Do lado de fora, em uma das entradas do Maracanã, encontra-se uma policial militar que faz a revista na torcida do Vasco. Nas poucas cenas em que ela aparece, junto aos seus colegas de profissão, um pouco das ações da polícia são apresentadas. Claramente, um dos focos do documentário em relação aos policiais é a maneira agressiva como eles agem com muitos torcedores. Inclusive, não deixa de aparecer no filme aquela infeliz cena da polícia lançando spray de pimenta nos torcedores nas arquibancadas, que protestam ao som de “A PM é a vergonha do Brasil!”.
Satélites também mostra um pouco do trabalho do narrador e dos comentaristas do SporTV/Globo. Eles não têm muita participação no filme, mas também fazem parte do espetáculo. A sequência começa com Paulo Cezar Vasconcellos observando as torcidas no Maracanã, como se estivesse sentindo o clima do jogo, antes de entrar na apertada cabine de transmissão.

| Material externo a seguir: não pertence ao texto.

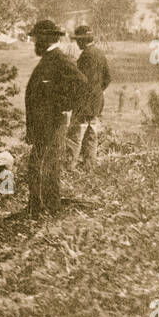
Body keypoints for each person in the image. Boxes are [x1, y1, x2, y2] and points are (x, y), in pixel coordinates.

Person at [24, 19, 88, 217]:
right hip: (44, 126)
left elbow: (82, 84)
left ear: (47, 38)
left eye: (38, 38)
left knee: (48, 167)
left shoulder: (59, 59)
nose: (35, 42)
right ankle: (38, 208)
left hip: (52, 124)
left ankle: (50, 210)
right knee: (38, 166)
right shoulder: (49, 59)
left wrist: (62, 106)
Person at [66, 24, 111, 170]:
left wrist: (75, 97)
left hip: (83, 103)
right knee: (91, 135)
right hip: (96, 103)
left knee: (75, 136)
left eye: (78, 40)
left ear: (83, 40)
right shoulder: (100, 53)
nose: (77, 43)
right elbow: (107, 79)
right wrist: (97, 92)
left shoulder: (85, 56)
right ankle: (89, 167)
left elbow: (80, 81)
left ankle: (69, 167)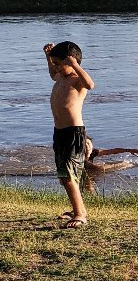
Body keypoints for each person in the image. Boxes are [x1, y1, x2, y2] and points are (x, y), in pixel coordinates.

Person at [44, 41, 95, 229]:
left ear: (71, 61)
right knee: (64, 175)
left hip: (73, 132)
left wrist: (74, 65)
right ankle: (76, 210)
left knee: (68, 175)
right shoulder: (60, 78)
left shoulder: (76, 80)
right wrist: (48, 58)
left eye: (58, 63)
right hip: (59, 132)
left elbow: (90, 84)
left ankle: (81, 214)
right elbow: (52, 74)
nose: (55, 67)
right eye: (55, 63)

No entanto, os que mais se destacam, tanto nos jogos quanto no documentário, são os torcedores. Nesse caso, o filme acompanha, desde a chegada ao estádio, alguns torcedores específicos dos dois lados. No geral, um ponto positivo de Satélites é a representação da atmosfera de uma decisão de campeonato. As câmeras entram no meio da torcida e presenciam, de dentro, a tradicional passagem dos bandeirões. Cenas que retratam a emoção e a festa das duas torcidas, um clima único. Quem frequenta os estádios de futebol sabe o quanto isso significa. Mas, mais do que isso, o documentário retrata as palavras e canções de amor ao clube, a revolta, os xingamentos, as ofensas ao juiz e, até mesmo, aquele torcedor que tenta encontrar as respostas em atos divinos (como é o caso do vascaíno que olha para os céus e critica “toda hora a sorte é para eles”, em referência ao adversário). O interessante é observar que há um recurso de montagem que, geralmente, coloca as duas torcidas em oposição, mostrando a diferença no clima entre uma e outra ao longo da partida.
Satélites é uma visita ao antigo Maracanã, que usa o futebol como base para observar o envolvimento de alguns personagens que estavam ao redor do campo. Diferentes pontos de vista e diferentes formas de interação com o espetáculo. Mas, de certo modo, todos estavam ali pela mesma razão.